X-ray luminosities in the 0.5–4.5 keV energy band have been computed for the extragalactic objects of the sample using the redshifts obtained in our spectroscopic observations. In order to shift such values to a common rest-frame passband for all sources, a K-correction k(z) (Hogg et al. 2002) has been taken into account as $\mathit{k}\mathrm{\left(}\mathit{z}\mathrm{\right)}\mathrm{=}\mathrm{(}\mathrm{1}\mathrm{+}\mathit{z}{\mathrm{)}}^{\mathrm{\Gamma }\mathrm{-}\mathrm{2}}$(1)where Γ = 1.7 is the spectral photon index used for the count rate to flux conversion. X-ray luminosities (not corrected for intrinsic absorption) of the extragalactic sources as a function of redshift are presented in Fig. 8. The sample contains both Seyfert-like AGN and Quasi Stellar Objects (QSO). This is because the overall luminosity distribution is centred around 10⁴⁴ erg s^-1 – which is the quantity commonly used to separate Seyferts and QSOs – where the bulk of the X-ray emission is produced as derived from the AGN X-ray luminosity function. Average properties of the extragalactic types are presented in Table 2. Note that the large standard deviations in the table are indicative of the large parameter space covered by the XWAS.
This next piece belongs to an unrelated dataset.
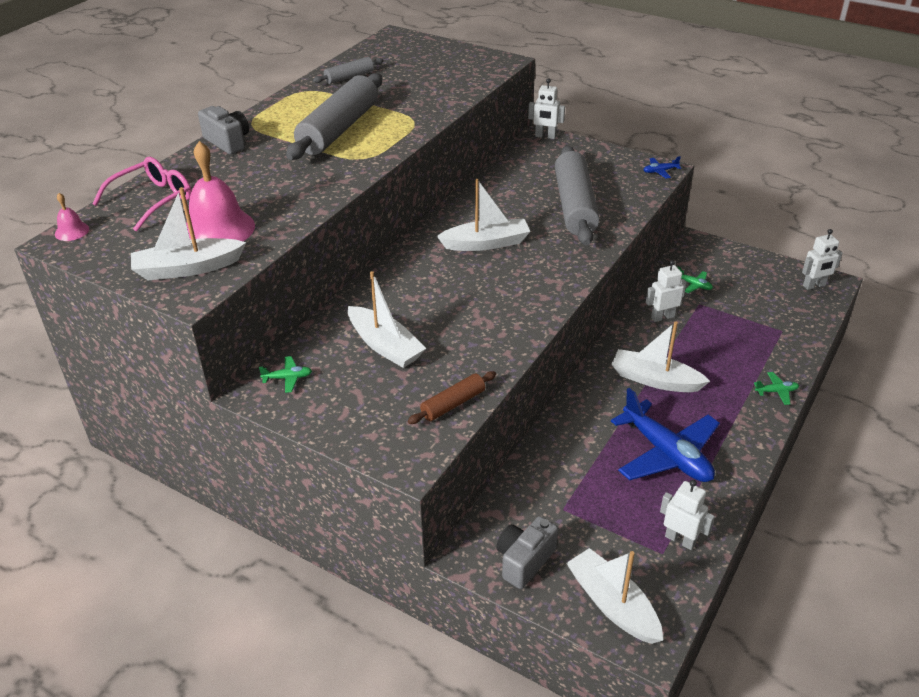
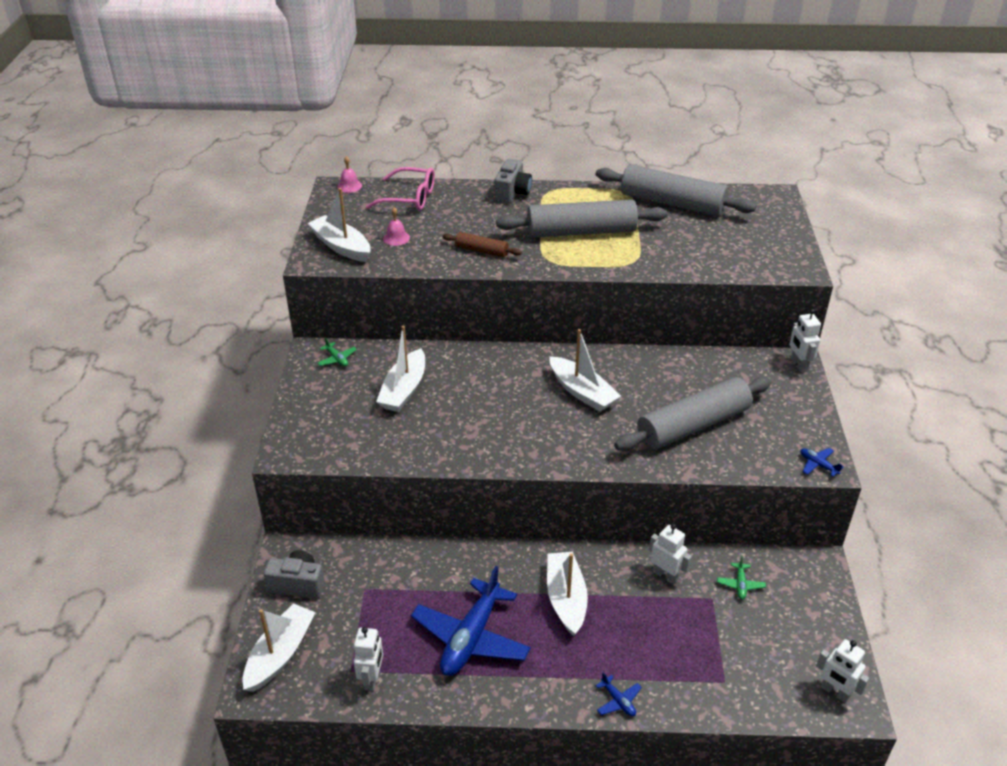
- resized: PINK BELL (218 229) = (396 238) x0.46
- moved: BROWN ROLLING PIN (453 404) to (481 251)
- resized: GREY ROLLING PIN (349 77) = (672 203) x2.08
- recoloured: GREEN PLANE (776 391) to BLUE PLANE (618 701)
Fig. 7 Redshift distribution of the XWAS objects coded by source type.

Given that many of the traditional optical signatures of AGN (e.g. evident emission lines in optical spectra) are not present in obscured sources, in a number of cases high X-ray luminosity becomes our single discriminant for supermassive black hole accretion. Sources optically classified as NELGs with X-ray luminosities exceeding 10⁴² erg s^-1 (73% of the NELGs) are unlikely to be powered by star formation, and so this limit is placed in order to avoid objects dominated by star formation and X-ray binaries. Therefore they should be classified as type 2 AGN. In particular, the luminosity of the 3 NELGs exceeds 10⁴⁴ erg s^-1, and therefore they qualify as type 2 QSOs by standard X-ray astronomy definitions. Two XWAS sources have been included in the sample of type 2 QSOs of Krumpe et al. (2008) solely based on their optical spectra. It is worth mentioning that at the lower activity end L_X < 10⁴² erg s^-1, LINERs have been found to host active nuclei in a large number of cases (80%, e.g. González-Martín et al. 2009). However, given that our classification lacks detail in that respect we cannot place further constraints on that particular class of activity.
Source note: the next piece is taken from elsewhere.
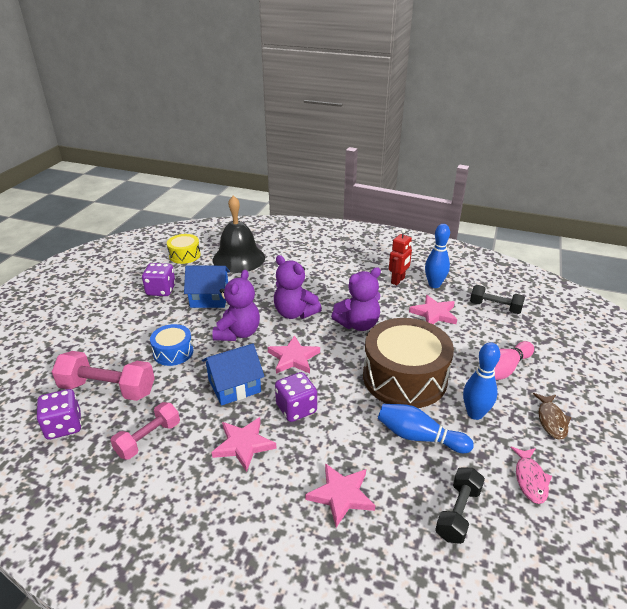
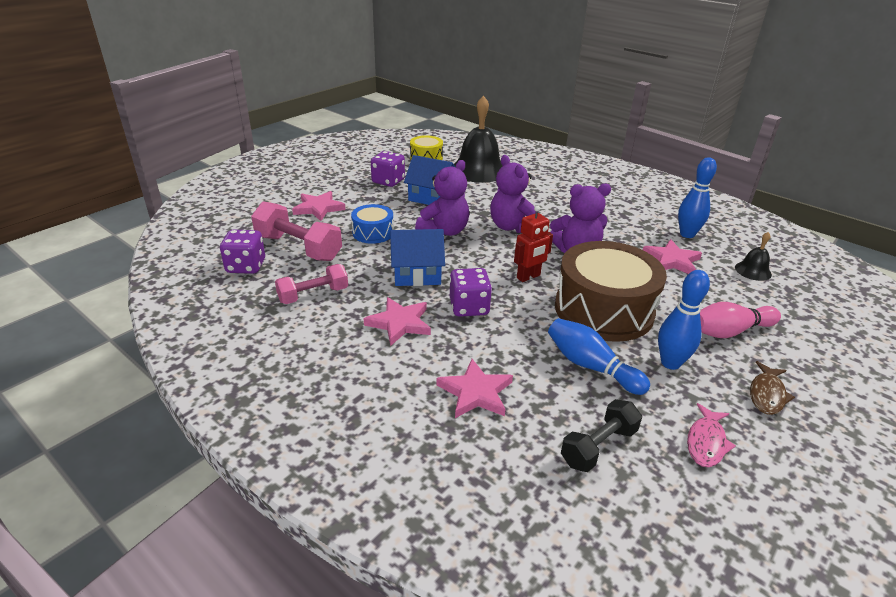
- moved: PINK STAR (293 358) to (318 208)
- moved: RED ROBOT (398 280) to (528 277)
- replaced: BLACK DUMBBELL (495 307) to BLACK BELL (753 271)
There are 31 sources in the ALG class (52%) with luminosities beyond 10⁴² erg s^-1. Sources with such properties are commonly identified as X-ray bright optically normal galaxies (XBONGs; Fiore et al. 2000; Barger et al. 2001; Comastri et al. 2002; Georgantopoulos & Georgakakis 2005). They are usually found to host either heavily obscured or low luminosity AGN. The lack of emission lines in the optical spectra is commonly attributed to factors such as the faintness of the AGN with respect to the host galaxy or a non-appropriate wavelength coverage of the optical spectrum (e.g. Moran et al. 2002; Severgnini et al. 2003; Caccianiga et al. 2007; Krumpe et al. 2007). Another argument that points to the presence of an active nucleus in NELGs and ALGs with luminosities higher than 10⁴² erg s^-1 is that they have X-ray-to-optical flux ratios typical of AGN (see Sect. 6.4).

Fig. 8 Observed X-ray luminosities in the 0.5−4.5 keV energy band as a function of redshift for extragalactic sources. Left panel: BLAGN. Right panel: NELG (red squares) and ALG (green triangles).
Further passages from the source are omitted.